Tuesday, December 4, 2012

Time Pressure, Propaganda, and Scam

Time pressure is one of the most effective tools in advertising, so it's no wonder why many scams incorporate time pressure as well.

Infomercials are the best candidate to demonstrate time pressure. You've seen infomercials, those 1 hour programs where they sell you this product,

"free gift to the first 500 callers"

"call now and get free upgrade to express shipping, and get bonus accessories!"

"this is a limited time offer! call now!"

And the most often used time pressure tool? A countdown clock, like this one on Groupon:

Time pressure alone is not going to sell anything. It simply adds a sense of urgency, like "I'm about to miss out!"  It is used on top of other persuasion techniques to force a "tip over", the final step off the cliff, the straw that broke the camel's back... so to speak.

And the best scams often incorporate time pressure as a part of their scheme.

A "grandpa scam", for example, use the urgency of "I need money now help me!" to push you into action.

A "mystery shopper" scam, on the other hand, use the urgency of "she really needs the money back or she's going to lose her job" idea.
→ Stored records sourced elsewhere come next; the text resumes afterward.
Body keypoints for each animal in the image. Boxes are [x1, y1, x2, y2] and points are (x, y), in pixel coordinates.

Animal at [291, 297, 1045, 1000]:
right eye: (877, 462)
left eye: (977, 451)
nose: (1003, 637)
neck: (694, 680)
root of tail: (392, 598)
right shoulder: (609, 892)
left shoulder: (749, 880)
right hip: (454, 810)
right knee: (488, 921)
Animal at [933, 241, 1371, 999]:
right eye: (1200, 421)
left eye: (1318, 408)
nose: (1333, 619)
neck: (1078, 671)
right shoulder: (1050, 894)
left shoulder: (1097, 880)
In a "speaker scam", a relatively public person was approached to speak at a certain place as a "last minute replacement", with pretty good speaking fee if he shows up. If he would just hand over some processing fees to pay off the problems... Yep, scam. Urgency is more subtle... as the speaking engagement is allegedly just in a few days and they need your commitment now... by sending them money.

There's also "this opportunity is short-lived and we need to pounce now", and "this is our chance to get in on the ground-floor before it make it big".

Ponzi schemes love limited time offers.

Ad Surf Daily's Andy Bowdoin often do recruitment drives where he offered 50% bonus or even 100% bonus if people signed up with him right at the meeting and hand over a lot of money (thousands, tens of thousands of dollars) to join his Ponzi scheme, marketed as Internet ad viewing.

I can't confirm this right now, but I'm pretty sure that Zeek Rewards did something similar, giving "bonus bids" at certain times. I'll have to research that.

Time pressure is the final clincher in the 3-part action plan of any scam, known as tease, please, and seize. As you can guess, tease and please are just the warm up. Time pressure is part of the "seize" step where you are pressured into making a hasty decision without all the critical thinking and without all the facts.


So how do you avoid making hasty decisions?

Simply accept the fact that sometimes it's better to be safe than sorry.  Some things that *sound* like a great deal often are not, even if they offer you "double" the usual incentives. Extraordinary claims require extraordinary proof.  If they are making extraordinary claims, then they should WELCOME inquiries and investigation into them, rather than push you into committing now. Avoid the hard sell.

Ah, but the scammers anticipating this as well. They will tell you things like "you think too much!"  "you have analysis paralysis!"  "you have too much negativity!"  "you're not ready to be rich like us" and so on. In that case, you should definitely run away as fast as you can. Any one resorting to schoolyard insults is not someone you want to be on top of you in an organization.